Why am I so annoyed now?

Well, let’s see. I have been trying to find other blogs to follow because I love studying people and what makes them tick. But it doesn’t take long for me to come across a foul word or three, then I move on to the next one. This cycle repeats itself for what seems like hours on end. I get frustrated and tired and finally give up. I will never understand the appeal that using foul language gives people. It adds nothing to the subject. It doesn’t create good drama. It’s just plain nasty and turns me off instantly.

My ex drove for a famous rock band back in the 80’s. When they were at family venues, they were polite and avoided the foul language. We could talk one on one with them and they were also polite. But get them at a bar or related venue and the four letter words fly better than the birds do, no pun intended, lol.

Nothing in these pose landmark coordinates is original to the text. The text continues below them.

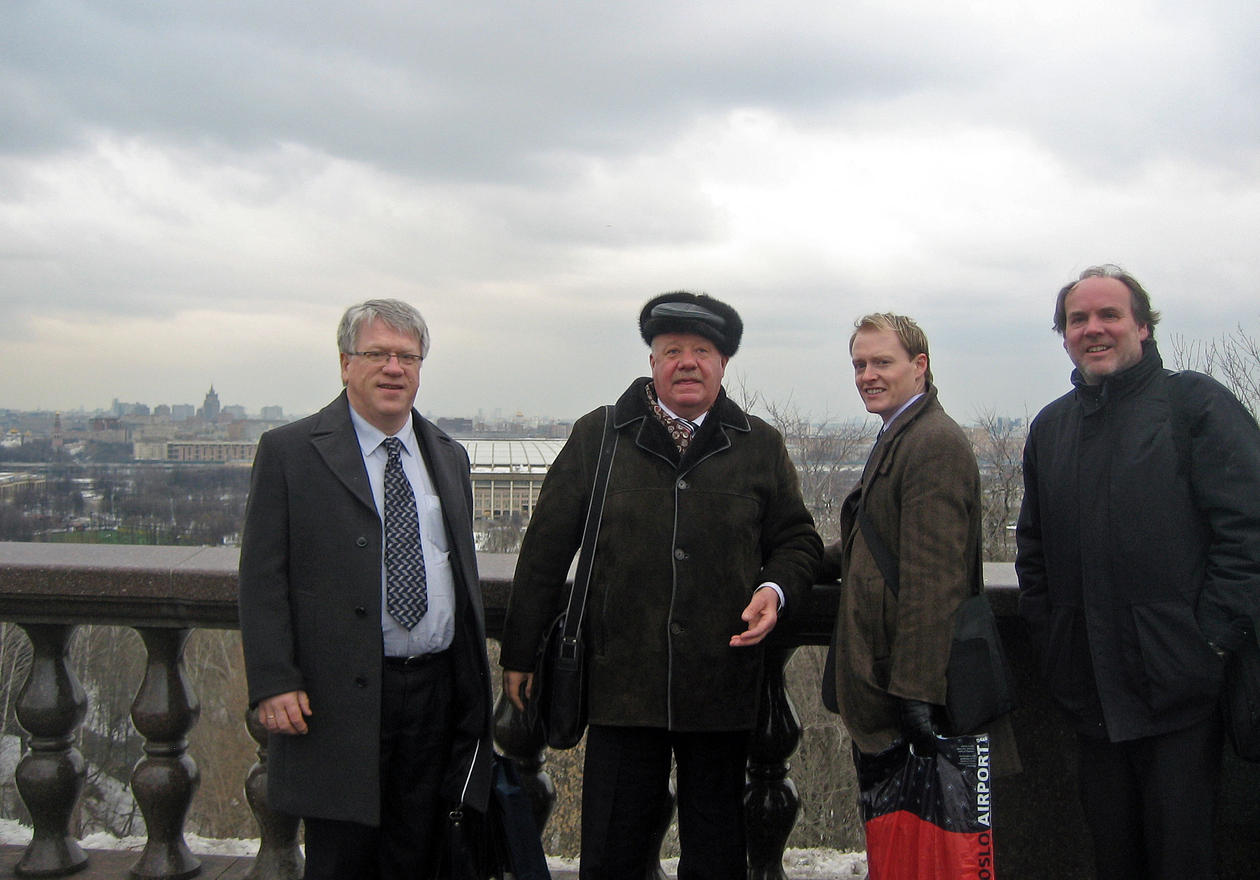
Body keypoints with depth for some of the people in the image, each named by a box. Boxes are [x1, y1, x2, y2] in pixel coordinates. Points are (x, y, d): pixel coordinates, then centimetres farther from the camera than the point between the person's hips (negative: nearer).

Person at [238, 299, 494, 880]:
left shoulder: (448, 456, 14)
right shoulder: (289, 452, -2)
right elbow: (262, 578, -5)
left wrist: (475, 685, 15)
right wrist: (273, 684, -14)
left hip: (435, 692, 5)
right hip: (338, 699, -4)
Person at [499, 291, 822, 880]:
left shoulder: (760, 446, 6)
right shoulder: (597, 437, 4)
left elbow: (797, 539, 15)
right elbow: (546, 549, 6)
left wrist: (775, 590, -7)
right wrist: (520, 653, 7)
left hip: (723, 690, 1)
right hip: (622, 687, -1)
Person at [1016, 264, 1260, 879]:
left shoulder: (1196, 403, -3)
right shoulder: (1050, 427, 14)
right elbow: (1033, 550, 20)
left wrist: (1211, 640, -15)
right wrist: (1049, 639, 9)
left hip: (1178, 687, -5)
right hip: (1091, 692, 5)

After speaking to the lead singer a few years ago outside a bar venue, he noticed us leave as soon as he started spouting the bad language. I received an email later asking if everything was OK. I told him exactly like it was as politely as I could. I thought it might make a difference considering he had asked me how we had kept our 26 year marriage going without killing each other. I was honest again and gave that glory to God. It didn’t make a lick of difference. They are still in love with the foul language. So we don’t bother going to see them anymore.

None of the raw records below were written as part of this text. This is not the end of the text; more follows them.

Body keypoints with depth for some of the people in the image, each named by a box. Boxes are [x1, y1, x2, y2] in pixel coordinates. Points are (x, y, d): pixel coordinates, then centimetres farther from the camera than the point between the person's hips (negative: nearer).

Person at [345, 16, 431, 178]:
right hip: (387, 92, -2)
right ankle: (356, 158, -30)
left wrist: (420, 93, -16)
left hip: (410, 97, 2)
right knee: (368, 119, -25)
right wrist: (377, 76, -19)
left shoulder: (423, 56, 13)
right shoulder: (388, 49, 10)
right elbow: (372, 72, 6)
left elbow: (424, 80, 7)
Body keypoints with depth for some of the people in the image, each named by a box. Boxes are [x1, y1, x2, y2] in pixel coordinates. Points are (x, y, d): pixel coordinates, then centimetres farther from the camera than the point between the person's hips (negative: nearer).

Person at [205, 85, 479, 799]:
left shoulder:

I will avoid writing about the other annoyances I had on the tip of my tongue because I have no doubt it will offend someone. It isn’t because I don’t care about them, I don’t want to turn them away from the God that first said those things are wrong. They still are.

I have been writing prayers on paper. I write one every day like a continuing book. Each day, either in the morning or before going to bed, I read the book from beginning to current. I am finding that I am having a longer conversation with God each time and repeating my thoughts is benefiting me in a way I cannot explain. But it seems to be helping. I don’t feel so aggravated at mom  with her negative remarks about everything and my high pain days don’t feel less but they seem to be easier to tolerate.

I love quoting the famous and brilliant Bruce Lee. He said “Do not pray for an easy life, pray for the strength to endure a difficult one.” There is so much truth in that statement. People have free will so God won’t rob us of that privilege. He does allow certain things to happen in our lives but it is always in an effort to make us stronger. There is a song out and I can’t remember who sings it but the words go something like “He must think I am strong…” That line always makes me smile because I know I am strong only by the grace of God.

You would think with all of this faith that I would be the happiest most grounded person there is. Yes, when I get a flat tire I look up to God and tell Him, “I can’t do this but I know You can.” I get thru it but only because of Him. That faith isn’t what keeps me going, pushing through the pain, it is His love for me that runs my energy. My illness robs me of energy but God provides more when I think there isn’t any possible way to even stand up. His love for me is the key, not my faith. I think this is because I don’t need faith to know who God is and why He loves us. I am such a part of Him on a normal basis that I never have to feel left out or behind about anything. It’s hard to put into words, I know I say that a lot, but His love, once you understand it, is incredible.

This is a good place to say “good day”.